Task material: Begin

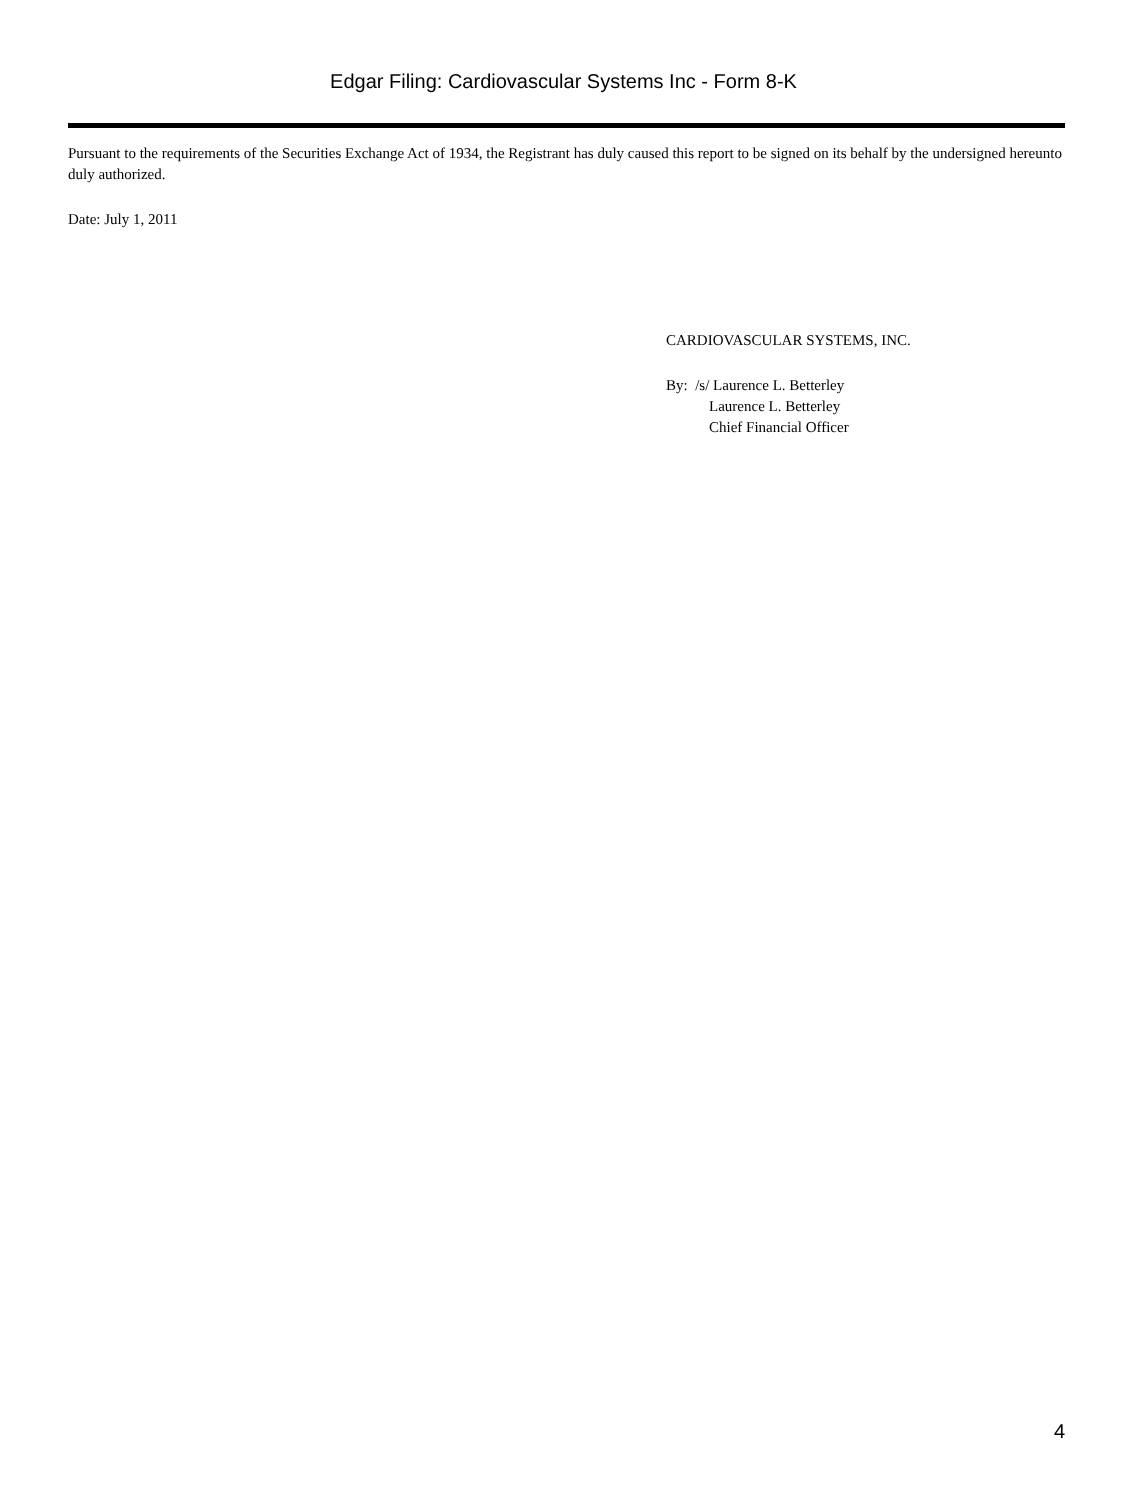Edgar Filing: Cardiovascular Systems Inc - Form 8-K
Pursuant to the requirements of the Securities Exchange Act of 1934, the Registrant has duly caused this report to be signed on its behalf by the undersigned hereunto duly authorized.
Date: July 1, 2011
CARDIOVASCULAR SYSTEMS, INC.
By: /s/ Laurence L. Betterley
Laurence L. Betterley
Chief Financial Officer
4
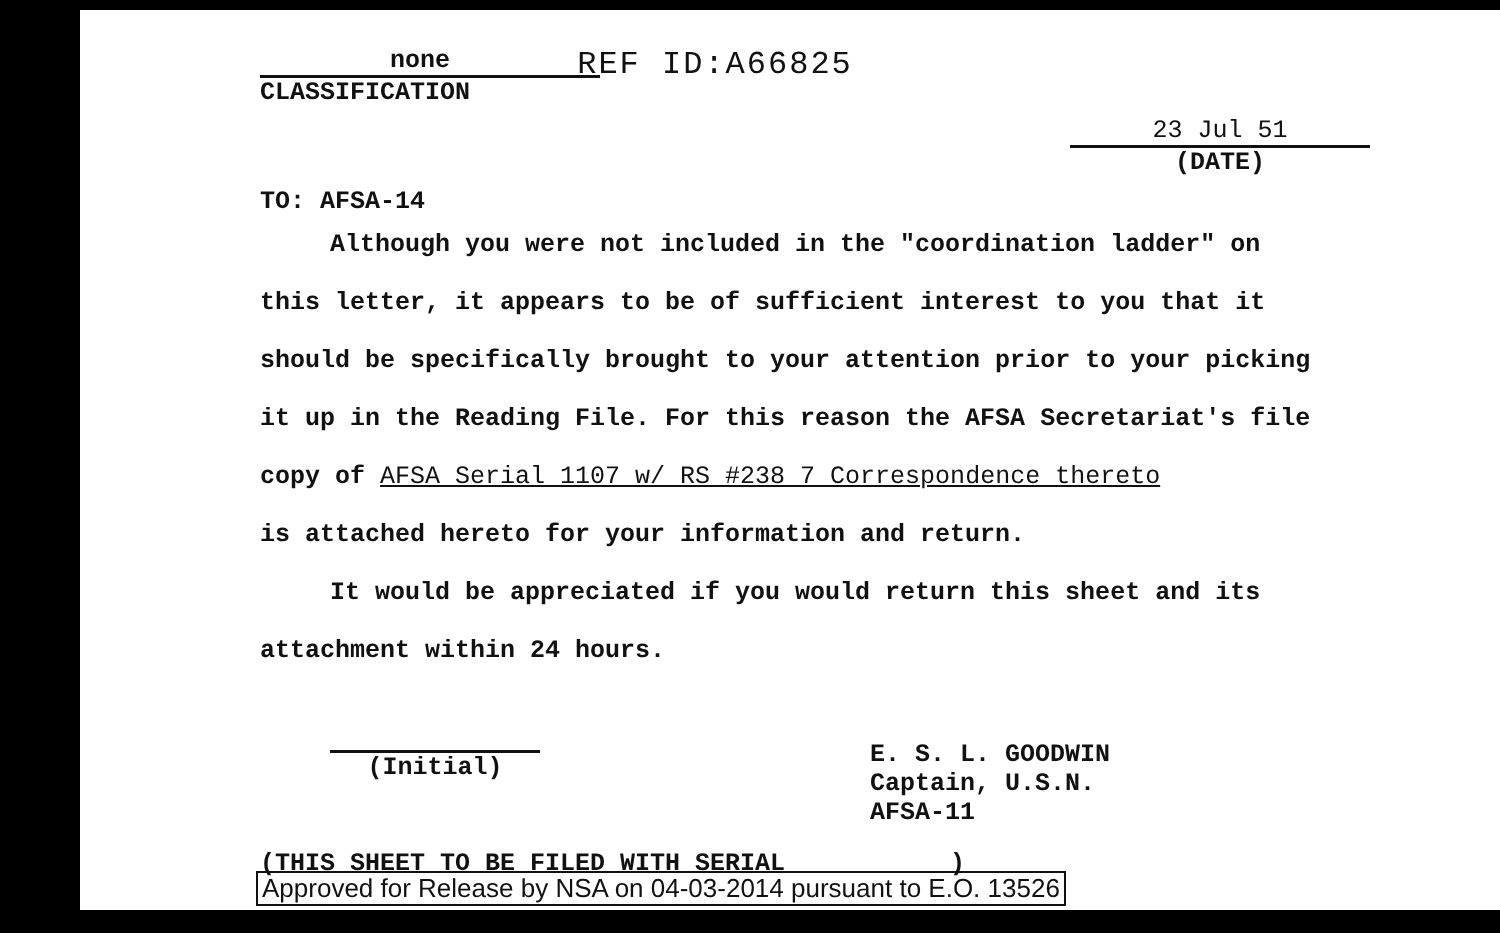none
CLASSIFICATION
REF ID:A66825
23 Jul 51
(DATE)
TO: AFSA-14
Although you were not included in the "coordination ladder" on this letter, it appears to be of sufficient interest to you that it should be specifically brought to your attention prior to your picking it up in the Reading File. For this reason the AFSA Secretariat's file copy of AFSA Serial 1107 w/ RS #238 7 Correspondence thereto
is attached hereto for your information and return.
It would be appreciated if you would return this sheet and its attachment within 24 hours.
(Initial)
E. S. L. GOODWIN
Captain, U.S.N.
AFSA-11
(THIS SHEET TO BE FILED WITH SERIAL __________)
Approved for Release by NSA on 04-03-2014 pursuant to E.O. 13526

Task material: End

To do - Please find how many lines of the entries above include the string "Laurence", giving the number and nothing else.

Task output - 2